GEKO: The 'O' Part 1

STIX and Cyber Spies

“You ever feel like your threat intel is just… vibes? Let’s fix that with structure and some OpenCTI.”

What in the Threat Hell is OpenCTI?

Imagine you’re Sherlock Holmes, but instead of chasing criminals across Victorian London, you’re tracking cybercriminals across IP ranges, phishing kits, and MITRE techniques. That’s OpenCTI, your cyber magnifying glass and evidence board on steroids. OpenCTI (Open Cyber Threat Intelligence) is an open-source platform that helps you collect, organize, correlate, and visualize threat intelligence, all using STIX 2.1, aka the world’s most structured way to say “someone is attacking you.”

Wait, STIX? Like the band?

Sadly, no. But just like the band Styx warned us about robots (🎶 Domo arigato, Mr. Roboto 🎶), STIX warns us about real ones.

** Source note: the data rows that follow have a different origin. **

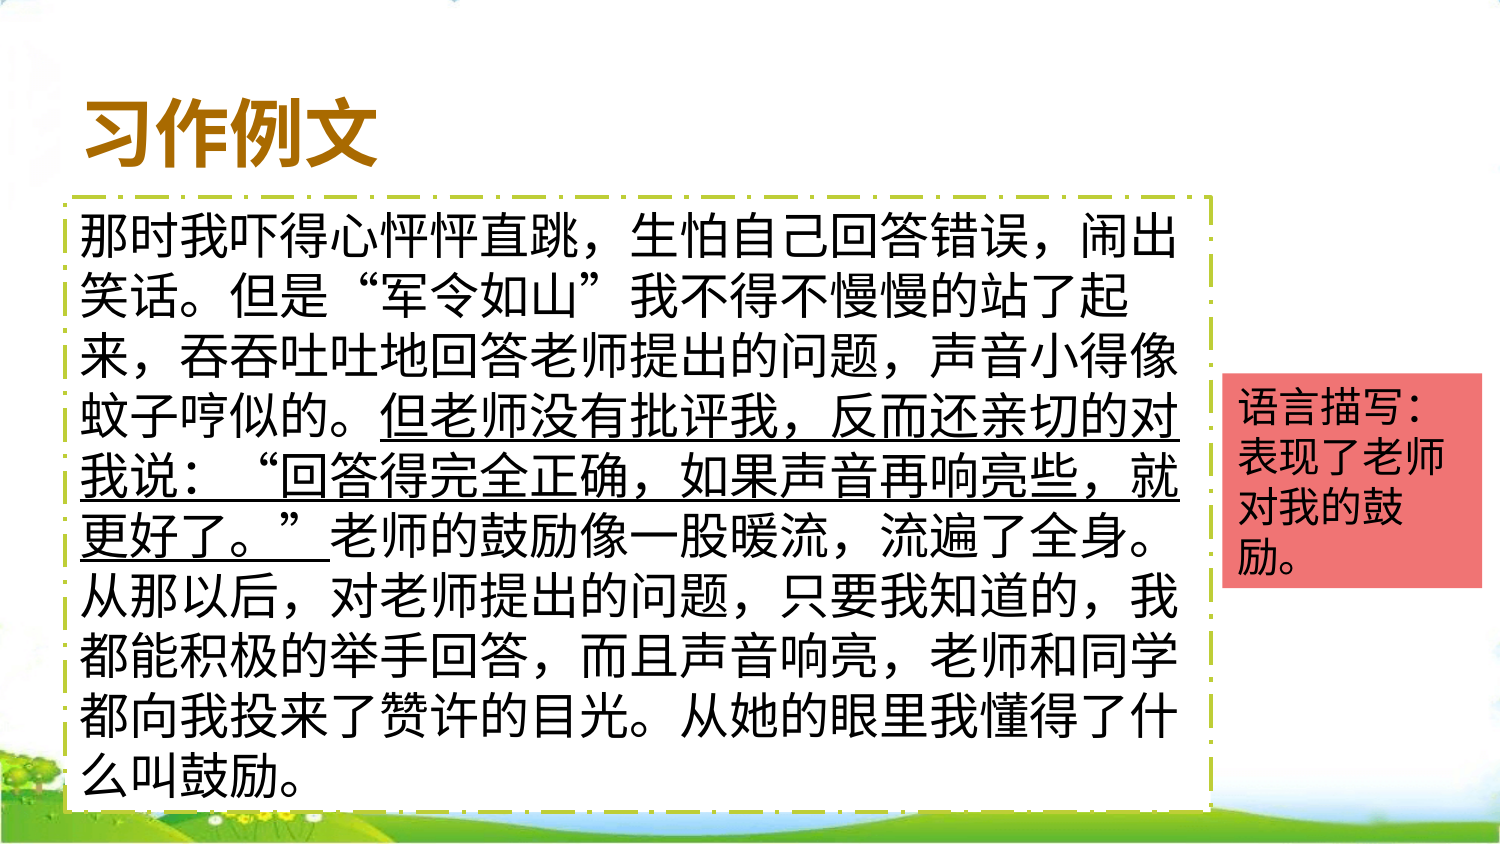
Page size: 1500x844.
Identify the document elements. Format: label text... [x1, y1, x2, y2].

picture [0, 0, 1500, 844]
text_box 那时我吓得心怦怦直跳，生怕自己回答错误，闹出笑话。但是“军令如山”我不得不慢慢的站了起来，吞吞吐吐地回答老师提出的问题，声音小得像蚊子哼似的。但老师没有批评我，反而还亲切的对我说：“回答得完全正确，如果声音再响亮些，就更好了。”老师的鼓励像一股暖流，流遍了全身。从那以后，对老师提出的问题，只要我知道的，我都能积极的举手回答，而且声音响亮，老师和同学都向我投来了赞许的目光。从她的眼里我懂得了什么叫鼓励。 [63, 195, 1213, 814]
text_box 语言描写：表现了老师对我的鼓励。 [1222, 373, 1483, 589]
text_box 习作例文 [64, 79, 987, 185]
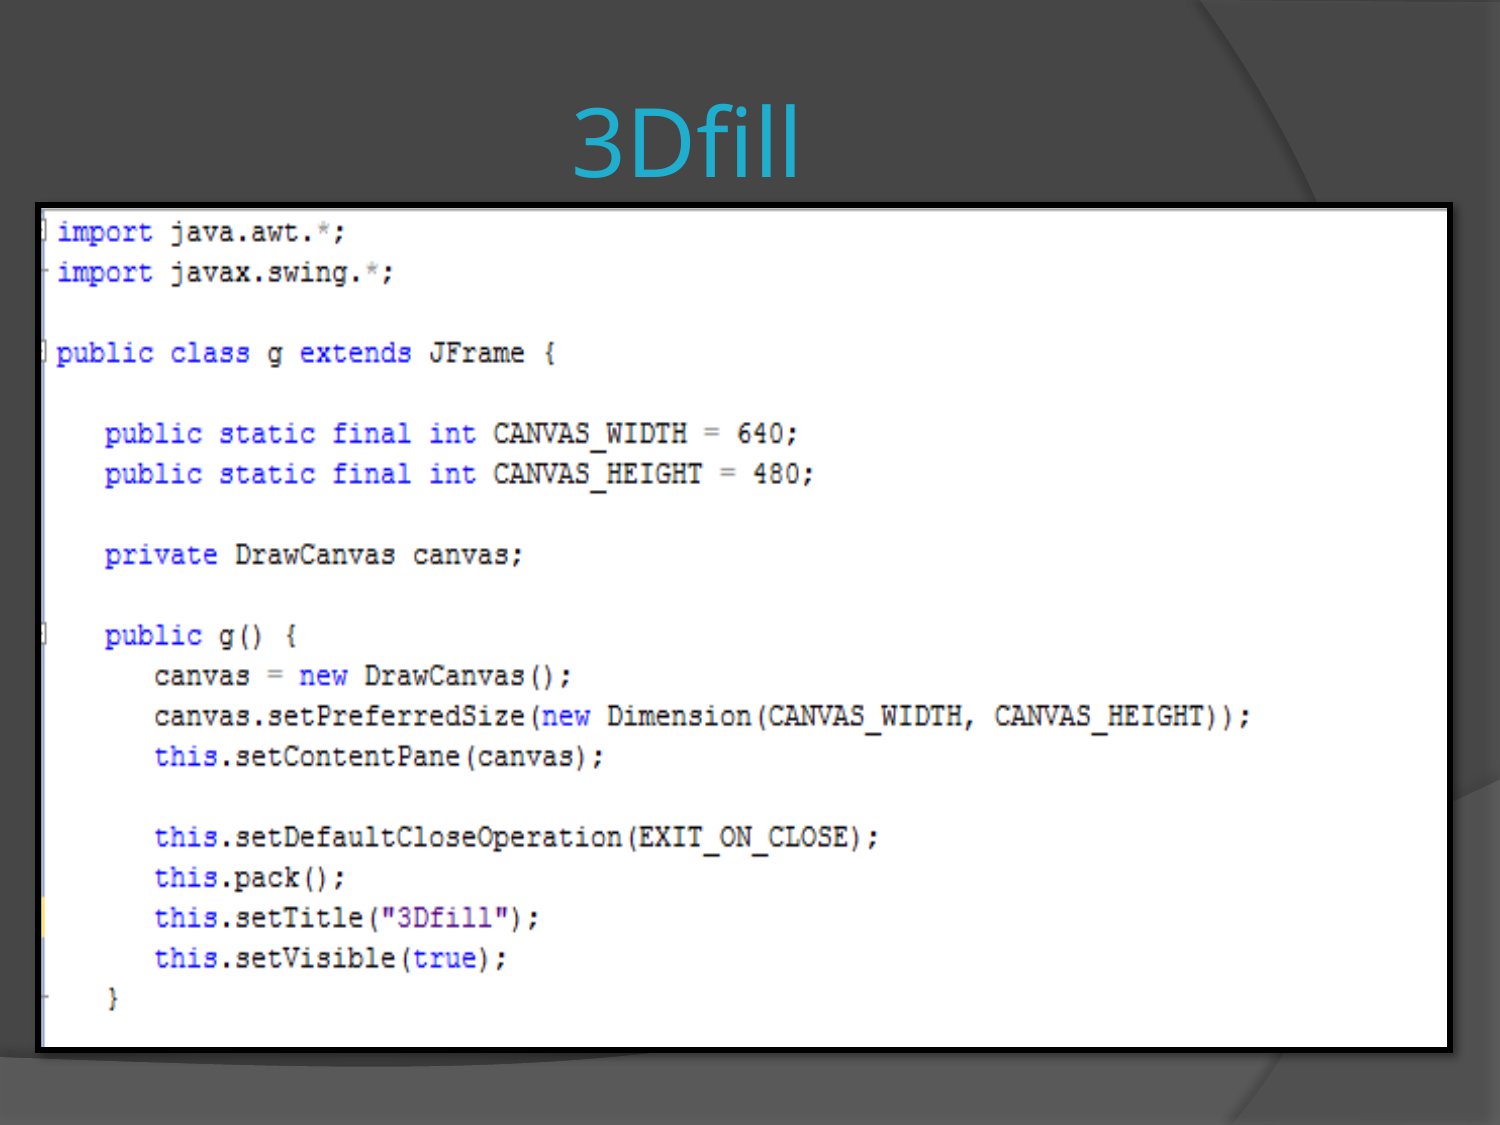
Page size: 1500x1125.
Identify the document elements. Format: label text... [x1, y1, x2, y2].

picture [41, 207, 1448, 1047]
title 3Dfill [75, 45, 1301, 199]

It stands for Structured Threat Information eXpression, and it’s the Lego brick of CTI. Everything in STIX is an object — and those objects fall into a few main categories:

Acronym Full Name What it does Examples
SDO STIX Domain Object Groups SCO types Threat Actors, Malware
SRO STIX Relationship Opject Connects objects APT28-> uses -> Cobolt Strike
SCO STIX Cyber-observable Object Raw data IPs, URLs, Hashes
Bundle Groups SDOs, SROs and SCOs together APT28-> uses -> Cobolt Strike -> communicates with -> [ipv4-add:value = ‘1.2.3.4’]

Bundles: STIX Lunchables

In OpenCTI, all your STIX data is packaged into Bundles, which are like lunchboxes containing multiple objects and their relationships. Want to describe how APT29 uses Cobalt Strike to target finance orgs? Bundle it, baby.

{
"type": "bundle",
"id": "bundle--1234abcd",
"objects": [
{
"type": "threat-actor",
"name": "APT29",
},
{
"type": "malware",
"name": "Cobalt Strike",
},
{
"type": "relationship",
"relationship_type": "uses",
"source_ref": "threat-actor--apt29",
"target_ref": "malware--cobalt-strike"
}
]
}

Create Your First Threat Actor

Let’s say you want to create a threat actor named Lord Phishington. Here’s how it might look in OpenCTI (via STIX):

{
"type": "threat-actor",
"name": "Lord Phishington",
"description": "A phishing-themed APT group known for HTML lure docs and bad puns.",
"threat_actor_types": ["crime-syndicate"],
"aliases": ["PhishKing", "HookLineSinker"],
"primary_motivation": "financial-gain"
}

You’d pair that with relationships like:

{
"type": "relationship",
"relationship_type": "uses",
"source_ref": "threat-actor--lord-phishington",
"target_ref": "malware--evil-macro"
}

And boom — your CTI database now knows Phishington uses Evil Macro. You’re building an empire of threat knowledge.

OpenCTI Magic: Relationships, Relationships, Relationships

Remember that one conspiracy theorist in the movies with strings and pins all over their corkboard? OpenCTI is that — but actually helpful. Every SDO and SCO gets connected via relationships. And the more connections you build, the more useful your threat intel becomes. Examples:

  • APT29 → uses → Cobalt Strike
  • Cobalt Strike → targets → Windows 10
  • Campaign X → attributed-to → APT29
  • File hash → indicates → Cobalt Strike From just a few objects, you start to see entire attack narratives.

Bonus: The Visual Graph (a.k.a. Nerd Nirvana)

Once you’ve added a few bundles into OpenCTI, click on the “Knowledge” tab and open up a threat actor. The visual graph shows how everything connects: malware, campaigns, observables, COAs, and more. It’s like playing cyber Cluedo: APT29, with the phishing email, in the executive inbox.